:: DATA IN THIS EXERCISE ::

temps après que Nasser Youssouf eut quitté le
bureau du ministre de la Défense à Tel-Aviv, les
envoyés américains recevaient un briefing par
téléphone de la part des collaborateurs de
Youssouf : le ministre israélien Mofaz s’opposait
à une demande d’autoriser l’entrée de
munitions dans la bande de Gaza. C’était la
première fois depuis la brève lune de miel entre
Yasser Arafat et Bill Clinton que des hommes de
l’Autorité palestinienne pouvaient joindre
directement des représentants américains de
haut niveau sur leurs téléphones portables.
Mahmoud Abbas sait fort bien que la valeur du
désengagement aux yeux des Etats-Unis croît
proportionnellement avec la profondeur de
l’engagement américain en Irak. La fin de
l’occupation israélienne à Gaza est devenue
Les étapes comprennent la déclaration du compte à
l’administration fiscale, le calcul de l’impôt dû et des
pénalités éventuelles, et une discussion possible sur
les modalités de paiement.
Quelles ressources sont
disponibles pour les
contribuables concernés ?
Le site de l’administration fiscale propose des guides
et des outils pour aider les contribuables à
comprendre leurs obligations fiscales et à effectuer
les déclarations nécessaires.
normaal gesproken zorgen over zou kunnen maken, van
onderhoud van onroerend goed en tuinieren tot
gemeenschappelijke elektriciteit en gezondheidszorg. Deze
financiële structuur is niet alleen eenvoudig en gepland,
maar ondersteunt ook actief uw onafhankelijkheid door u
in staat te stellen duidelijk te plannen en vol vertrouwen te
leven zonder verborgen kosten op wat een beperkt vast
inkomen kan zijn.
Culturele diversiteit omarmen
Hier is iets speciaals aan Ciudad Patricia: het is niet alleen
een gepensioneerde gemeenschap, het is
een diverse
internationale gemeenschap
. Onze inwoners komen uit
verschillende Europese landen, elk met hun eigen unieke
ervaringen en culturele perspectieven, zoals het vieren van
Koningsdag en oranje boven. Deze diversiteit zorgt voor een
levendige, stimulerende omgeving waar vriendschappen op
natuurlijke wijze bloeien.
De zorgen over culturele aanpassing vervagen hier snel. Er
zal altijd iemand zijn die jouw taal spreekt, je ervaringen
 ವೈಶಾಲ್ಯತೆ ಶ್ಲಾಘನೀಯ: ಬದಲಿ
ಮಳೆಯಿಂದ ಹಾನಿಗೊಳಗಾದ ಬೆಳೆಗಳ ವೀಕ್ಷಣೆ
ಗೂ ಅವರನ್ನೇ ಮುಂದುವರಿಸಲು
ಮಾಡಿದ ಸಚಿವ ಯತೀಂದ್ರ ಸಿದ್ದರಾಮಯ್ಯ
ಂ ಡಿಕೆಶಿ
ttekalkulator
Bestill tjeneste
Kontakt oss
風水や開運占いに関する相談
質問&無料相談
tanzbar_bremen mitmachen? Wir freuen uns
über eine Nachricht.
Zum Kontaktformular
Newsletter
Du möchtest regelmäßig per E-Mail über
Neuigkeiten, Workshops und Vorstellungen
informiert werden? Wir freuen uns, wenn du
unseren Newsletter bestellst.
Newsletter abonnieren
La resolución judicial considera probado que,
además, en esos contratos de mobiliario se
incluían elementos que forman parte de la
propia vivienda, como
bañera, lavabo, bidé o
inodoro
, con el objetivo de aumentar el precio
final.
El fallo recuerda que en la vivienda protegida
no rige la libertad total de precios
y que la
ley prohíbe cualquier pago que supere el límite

:::

▸ WORK ORDER:
Say the number of lines in the material above that contain the word "Youssouf", and nothing else.

▸ RESULT FOR THIS EXERCISE:
2